Per far funzionare il tutto è stato necessario un approccio creativo, tra cui la costruzione di una rete elettrica interamente nuova, dopo che le grandi aziende energetiche si sono rifiutate di collaborare. Ma per Michael Raschemann, amministratore delegato di Energiequelle (la società energetica che ha realizzato il progetto), ciò dimostra che, a questa scala, l’autosufficienza energetica non è solo possibile, ma è anche essenziale.

“I piccoli villaggi come Feldheim riprendono davvero vita, nel senso più bello del termine, quando possono beneficiare direttamente dell’energia che producono. A differenza delle grandi città, che semplicemente non hanno la possibilità di rifornirsi in modo completamente autonomo”, afferma Raschemann. “Per noi era importante lanciare un segnale chiaro: che funziona e che ha una sua logica economica. Che si può portare l’energia direttamente dai campi alle case delle persone, in modo rapido e diretto, e che può essere davvero accessibile.”

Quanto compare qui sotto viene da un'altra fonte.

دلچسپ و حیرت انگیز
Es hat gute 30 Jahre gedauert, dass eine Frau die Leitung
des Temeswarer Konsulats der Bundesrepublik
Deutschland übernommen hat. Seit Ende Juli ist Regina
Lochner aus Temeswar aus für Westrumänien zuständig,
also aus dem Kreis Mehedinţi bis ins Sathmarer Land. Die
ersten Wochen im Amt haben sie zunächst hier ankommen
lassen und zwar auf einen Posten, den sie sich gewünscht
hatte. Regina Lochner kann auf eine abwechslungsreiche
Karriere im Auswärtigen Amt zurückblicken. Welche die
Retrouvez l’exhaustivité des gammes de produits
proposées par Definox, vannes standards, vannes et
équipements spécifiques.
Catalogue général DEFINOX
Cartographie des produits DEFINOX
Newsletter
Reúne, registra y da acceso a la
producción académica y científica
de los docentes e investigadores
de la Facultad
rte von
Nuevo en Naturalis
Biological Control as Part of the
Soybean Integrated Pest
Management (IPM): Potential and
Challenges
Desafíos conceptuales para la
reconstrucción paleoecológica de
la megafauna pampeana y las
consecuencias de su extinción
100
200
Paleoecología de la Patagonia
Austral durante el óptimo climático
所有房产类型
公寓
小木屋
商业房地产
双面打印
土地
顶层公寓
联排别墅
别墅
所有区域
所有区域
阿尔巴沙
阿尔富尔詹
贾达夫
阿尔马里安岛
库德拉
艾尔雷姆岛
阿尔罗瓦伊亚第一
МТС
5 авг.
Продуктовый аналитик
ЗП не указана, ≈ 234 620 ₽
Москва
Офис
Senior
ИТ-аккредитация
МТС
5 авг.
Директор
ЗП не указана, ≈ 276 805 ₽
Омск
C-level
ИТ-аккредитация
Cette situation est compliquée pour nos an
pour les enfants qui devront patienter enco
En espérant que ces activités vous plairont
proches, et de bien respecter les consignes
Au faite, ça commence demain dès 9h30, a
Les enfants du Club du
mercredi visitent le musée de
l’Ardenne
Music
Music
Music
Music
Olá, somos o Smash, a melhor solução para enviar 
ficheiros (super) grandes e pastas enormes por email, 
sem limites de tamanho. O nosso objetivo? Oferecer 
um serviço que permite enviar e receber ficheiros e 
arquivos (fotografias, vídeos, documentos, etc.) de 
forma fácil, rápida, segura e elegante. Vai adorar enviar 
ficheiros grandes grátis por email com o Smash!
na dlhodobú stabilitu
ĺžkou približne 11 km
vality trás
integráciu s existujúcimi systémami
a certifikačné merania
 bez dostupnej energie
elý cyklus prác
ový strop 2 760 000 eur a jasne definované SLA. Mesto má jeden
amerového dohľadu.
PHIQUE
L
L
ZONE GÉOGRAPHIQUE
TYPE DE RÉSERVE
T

Il successo di Feldheim poggia su diversi fattori: una posizione geografica favorevole, una comunità piccola, coesa e aperta a soluzioni innovative, investitori lungimiranti e il sostegno delle politiche nazionali ed europee. Non è necessariamente un modello replicabile ovunque. Ma come esempio di ciò che le energie rinnovabili a gestione locale sono in grado di ottenere, la bolletta della luce parla da sola.